▸ AIM OF THE EXERCISE: Your answer should repeat the entries in full, exactly as given, with no pictures.

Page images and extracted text

=== Section Start ===

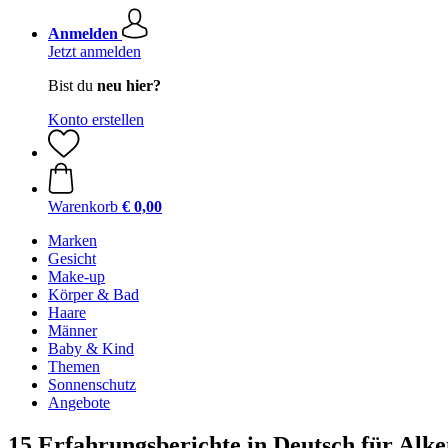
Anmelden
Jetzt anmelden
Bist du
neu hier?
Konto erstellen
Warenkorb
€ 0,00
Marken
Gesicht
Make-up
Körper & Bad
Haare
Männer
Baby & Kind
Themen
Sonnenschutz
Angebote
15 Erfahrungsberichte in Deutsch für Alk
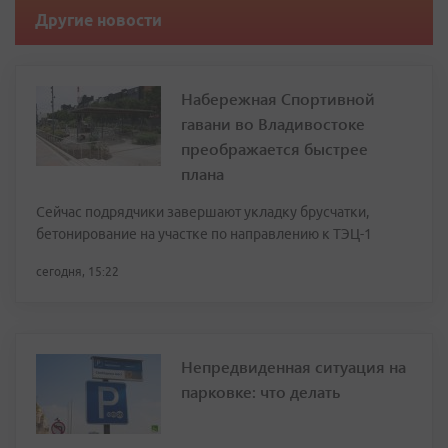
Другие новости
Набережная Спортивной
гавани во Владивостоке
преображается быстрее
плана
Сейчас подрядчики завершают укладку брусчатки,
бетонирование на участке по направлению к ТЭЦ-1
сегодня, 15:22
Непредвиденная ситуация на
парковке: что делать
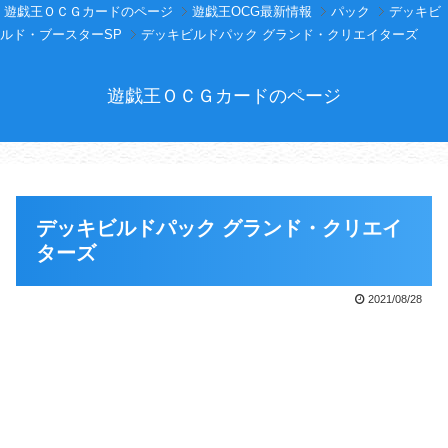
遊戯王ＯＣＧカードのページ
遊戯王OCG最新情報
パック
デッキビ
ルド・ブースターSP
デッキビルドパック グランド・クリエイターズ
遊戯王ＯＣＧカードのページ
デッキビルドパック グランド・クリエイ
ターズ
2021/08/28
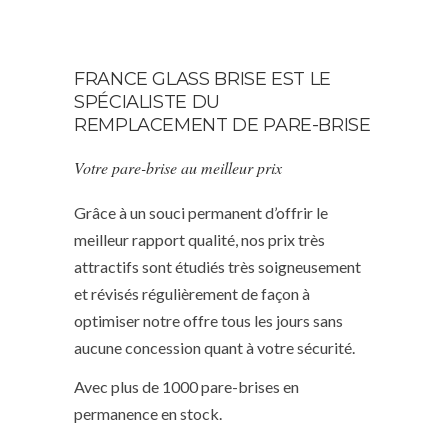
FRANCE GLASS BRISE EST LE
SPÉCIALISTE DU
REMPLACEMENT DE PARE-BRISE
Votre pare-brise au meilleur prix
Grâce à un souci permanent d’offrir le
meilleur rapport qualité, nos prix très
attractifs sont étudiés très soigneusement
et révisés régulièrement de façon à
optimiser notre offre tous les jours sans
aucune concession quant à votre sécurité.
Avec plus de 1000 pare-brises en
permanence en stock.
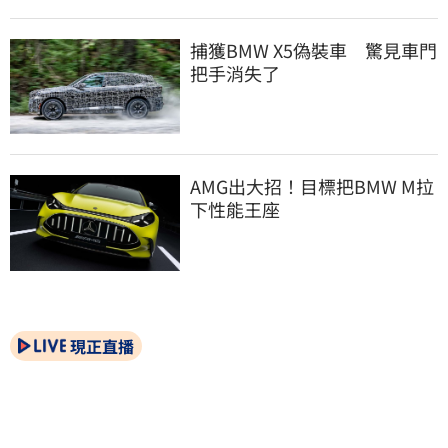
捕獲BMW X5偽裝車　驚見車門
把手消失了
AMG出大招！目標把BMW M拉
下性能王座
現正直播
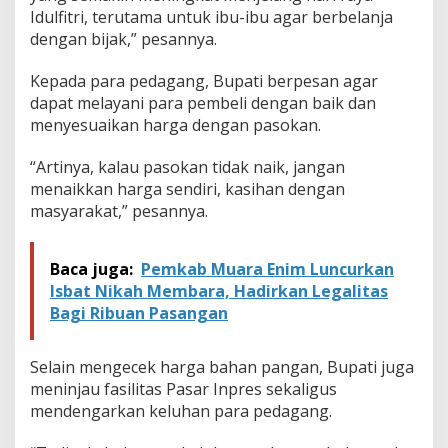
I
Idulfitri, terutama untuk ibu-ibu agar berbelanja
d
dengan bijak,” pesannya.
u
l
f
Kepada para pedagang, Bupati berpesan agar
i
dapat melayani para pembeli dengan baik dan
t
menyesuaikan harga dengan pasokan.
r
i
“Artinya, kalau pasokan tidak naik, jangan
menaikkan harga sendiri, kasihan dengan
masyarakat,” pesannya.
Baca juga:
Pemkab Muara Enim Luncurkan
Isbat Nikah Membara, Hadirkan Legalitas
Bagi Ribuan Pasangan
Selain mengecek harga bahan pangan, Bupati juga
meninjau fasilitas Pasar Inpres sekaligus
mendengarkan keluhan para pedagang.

=== Section End ===

▸ ANSWER TO THIS TASK:
Anmelden
Jetzt anmelden
Bist du
neu hier?
Konto erstellen
Warenkorb
€ 0,00
Marken
Gesicht
Make-up
Körper & Bad
Haare
Männer
Baby & Kind
Themen
Sonnenschutz
Angebote
15 Erfahrungsberichte in Deutsch für Alk
Другие новости
Набережная Спортивной
гавани во Владивостоке
преображается быстрее
плана
Сейчас подрядчики завершают укладку брусчатки,
бетонирование на участке по направлению к ТЭЦ-1
сегодня, 15:22
Непредвиденная ситуация на
парковке: что делать
遊戯王ＯＣＧカードのページ
遊戯王OCG最新情報
パック
デッキビ
ルド・ブースターSP
デッキビルドパック グランド・クリエイターズ
遊戯王ＯＣＧカードのページ
デッキビルドパック グランド・クリエイ
ターズ
2021/08/28
FRANCE GLASS BRISE EST LE
SPÉCIALISTE DU
REMPLACEMENT DE PARE-BRISE
Votre pare-brise au meilleur prix
Grâce à un souci permanent d’offrir le
meilleur rapport qualité, nos prix très
attractifs sont étudiés très soigneusement
et révisés régulièrement de façon à
optimiser notre offre tous les jours sans
aucune concession quant à votre sécurité.
Avec plus de 1000 pare-brises en
permanence en stock.
捕獲BMW X5偽裝車　驚見車門
把手消失了
AMG出大招！目標把BMW M拉
下性能王座
現正直播
I
Idulfitri, terutama untuk ibu-ibu agar berbelanja
d
dengan bijak,” pesannya.
u
l
f
Kepada para pedagang, Bupati berpesan agar
i
dapat melayani para pembeli dengan baik dan
t
menyesuaikan harga dengan pasokan.
r
i
“Artinya, kalau pasokan tidak naik, jangan
menaikkan harga sendiri, kasihan dengan
masyarakat,” pesannya.
Baca juga:
Pemkab Muara Enim Luncurkan
Isbat Nikah Membara, Hadirkan Legalitas
Bagi Ribuan Pasangan
Selain mengecek harga bahan pangan, Bupati juga
meninjau fasilitas Pasar Inpres sekaligus
mendengarkan keluhan para pedagang.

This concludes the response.